Takvâ, Allah'tan uzaklaştıracak şeylerden uzaklaşmaktır. Sorumluluk şuurudur takvâ. Allah'a karşı duyulan sevgi ve yakınlıktır. Allah'a yaklaşmak için her çeşit haramdan kaçınmak; O'nun rızasını, O'nun sevgisini yitirmekten çekinmektir.

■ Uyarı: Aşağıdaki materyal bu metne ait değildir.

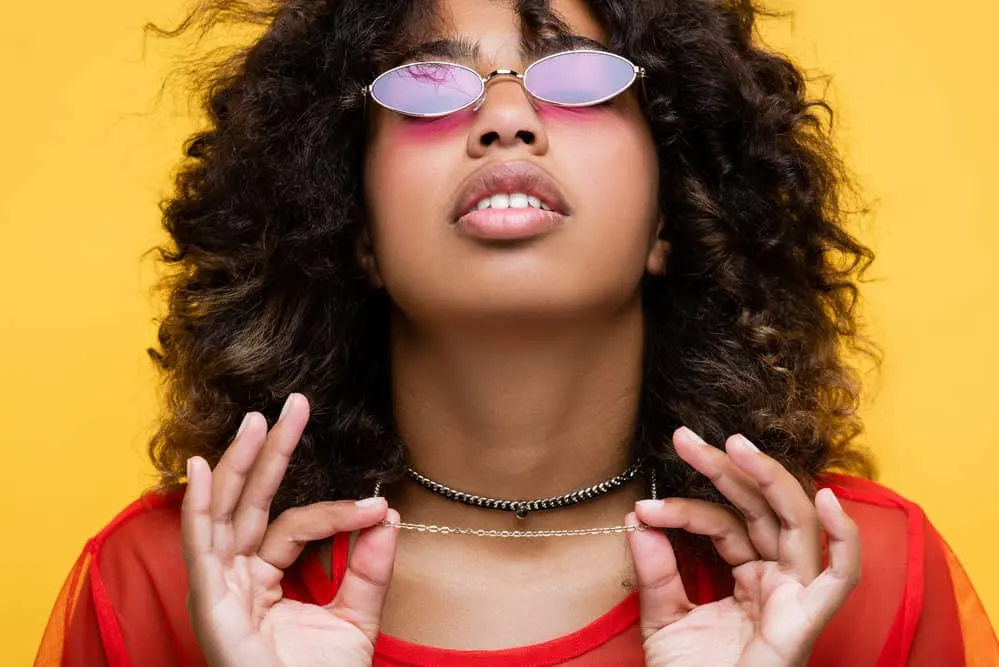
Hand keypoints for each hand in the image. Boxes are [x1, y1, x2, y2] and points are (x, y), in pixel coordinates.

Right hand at [181, 393, 399, 666]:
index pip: (295, 525)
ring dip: (240, 464)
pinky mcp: (209, 606)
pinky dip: (199, 507)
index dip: (337, 511)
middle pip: (252, 503)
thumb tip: (389, 516)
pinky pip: (201, 548)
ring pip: (226, 514)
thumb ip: (369, 568)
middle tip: (295, 405)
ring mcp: (219, 590)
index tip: (379, 506)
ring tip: (259, 419)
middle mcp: (237, 578)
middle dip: (272, 452)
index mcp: (265, 579)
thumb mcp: (355, 618)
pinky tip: (202, 468)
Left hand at [627, 427, 859, 666]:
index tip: (643, 509)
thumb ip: (654, 572)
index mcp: (747, 577)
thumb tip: (635, 520)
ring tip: (733, 446)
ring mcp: (795, 596)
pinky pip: (840, 577)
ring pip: (794, 523)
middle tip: (684, 438)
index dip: (685, 508)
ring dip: (769, 479)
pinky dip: (844, 540)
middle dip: (725, 469)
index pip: (723, 524)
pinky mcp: (808, 621)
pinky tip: (826, 501)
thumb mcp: (662, 620)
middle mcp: (776, 579)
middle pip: (759, 509)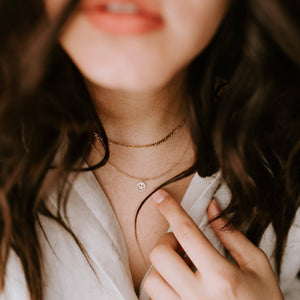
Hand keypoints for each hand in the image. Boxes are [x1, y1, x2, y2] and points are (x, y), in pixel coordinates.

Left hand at [143, 190, 283, 299]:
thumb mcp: (257, 266)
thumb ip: (231, 235)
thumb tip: (212, 208)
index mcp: (222, 278)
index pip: (187, 233)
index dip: (170, 210)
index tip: (160, 197)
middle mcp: (198, 296)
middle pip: (160, 254)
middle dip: (166, 241)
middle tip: (182, 244)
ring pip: (152, 278)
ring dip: (163, 266)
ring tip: (182, 267)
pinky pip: (154, 297)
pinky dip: (163, 284)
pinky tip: (180, 283)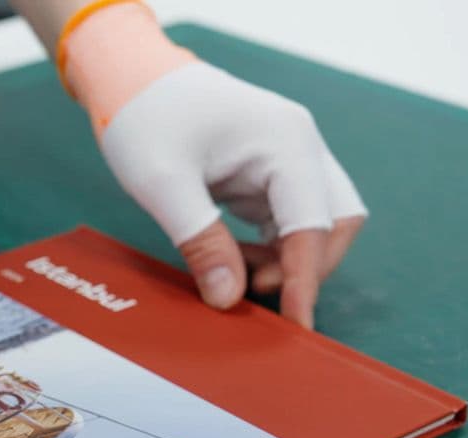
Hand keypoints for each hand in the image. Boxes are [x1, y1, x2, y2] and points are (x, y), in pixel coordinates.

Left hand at [62, 3, 366, 327]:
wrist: (132, 81)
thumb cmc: (146, 119)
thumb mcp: (163, 184)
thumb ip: (200, 241)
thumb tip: (228, 299)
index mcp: (286, 143)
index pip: (313, 223)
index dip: (306, 278)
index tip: (296, 325)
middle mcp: (300, 149)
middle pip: (334, 223)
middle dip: (305, 269)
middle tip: (253, 298)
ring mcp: (289, 160)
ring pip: (315, 225)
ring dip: (285, 261)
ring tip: (230, 275)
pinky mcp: (270, 173)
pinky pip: (288, 221)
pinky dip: (270, 250)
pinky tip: (230, 260)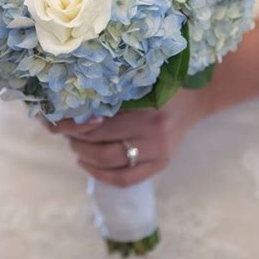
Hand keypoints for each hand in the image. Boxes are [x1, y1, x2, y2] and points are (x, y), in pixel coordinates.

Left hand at [42, 89, 205, 186]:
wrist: (195, 99)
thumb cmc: (163, 84)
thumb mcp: (140, 80)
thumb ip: (114, 89)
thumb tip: (73, 100)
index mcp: (147, 109)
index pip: (100, 123)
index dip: (76, 123)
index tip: (63, 117)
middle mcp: (153, 134)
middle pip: (101, 145)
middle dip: (76, 140)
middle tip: (65, 131)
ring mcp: (158, 153)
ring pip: (109, 163)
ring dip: (84, 155)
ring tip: (75, 144)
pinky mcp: (160, 165)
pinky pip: (125, 179)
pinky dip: (100, 175)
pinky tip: (86, 164)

Şirkten sakınıp iman üzere olmaktır takvâ. (48/Fetih, 26)
İsyandan sakınıp itaat üzere olmaktır takvâ. (5/Mâide, 65; 7/A'râf, 96)
Her eylemde Allah'ın rızasını aramak için Allah'a lâyık bir kul olmaya çalışmaktır takvâ. (3/Âl-i İmran, 102)
Takvâ iman demektir. (48/Fetih, 26; 49/Hucurât, 3; 26/Şuarâ, 11)
Takvâ tevbe demektir. (7/A'râf, 96)
Takvâ tâat anlamına gelir. (16/Nahl, 2, 52; 23/Mü'minûn, 52)
Takvâ günahları terketmek anlamında da kullanılır. (2/Bakara, 189)
Takvâ ihlas manasında kullanılır. (22/Hacc, 32; 2/Bakara, 41)
Kur’an’daki takvâ ile ilgili âyetlerden anlaşılmaktadır ki, Kur’anî tanımla takvâ, iman etmek ve Kitaba tâbî olmaktır. Takvâ, tevhid ve teslimiyettir. Kur’anî inanç ve sâlih ameldir.
Takvâ konusunda Sünnetullah (Allah'ın değişmez kanunları) şöyledir:
a- Takvâ sahiplerine Allah furkan (hak ile bâtılı ayırdedecek bir anlayış) verir.

b- Takvâ sahiplerine Allah, çıkış yolu gösterir. Sıkıntılardan kurtarır, güzel ve temiz rızık verir.

c- Allah, takvâ sahipleriyle beraberdir.

d- Amelin ıslah edilip düzeltilmesi de yine takvâ sahiplerine verilir.

e- Allah, kâfirlere karşı savaşta takvâ sahiplerine yardım eder.

f- İktisadî manadaki refah ve bolluk, iman ve takvâ iledir.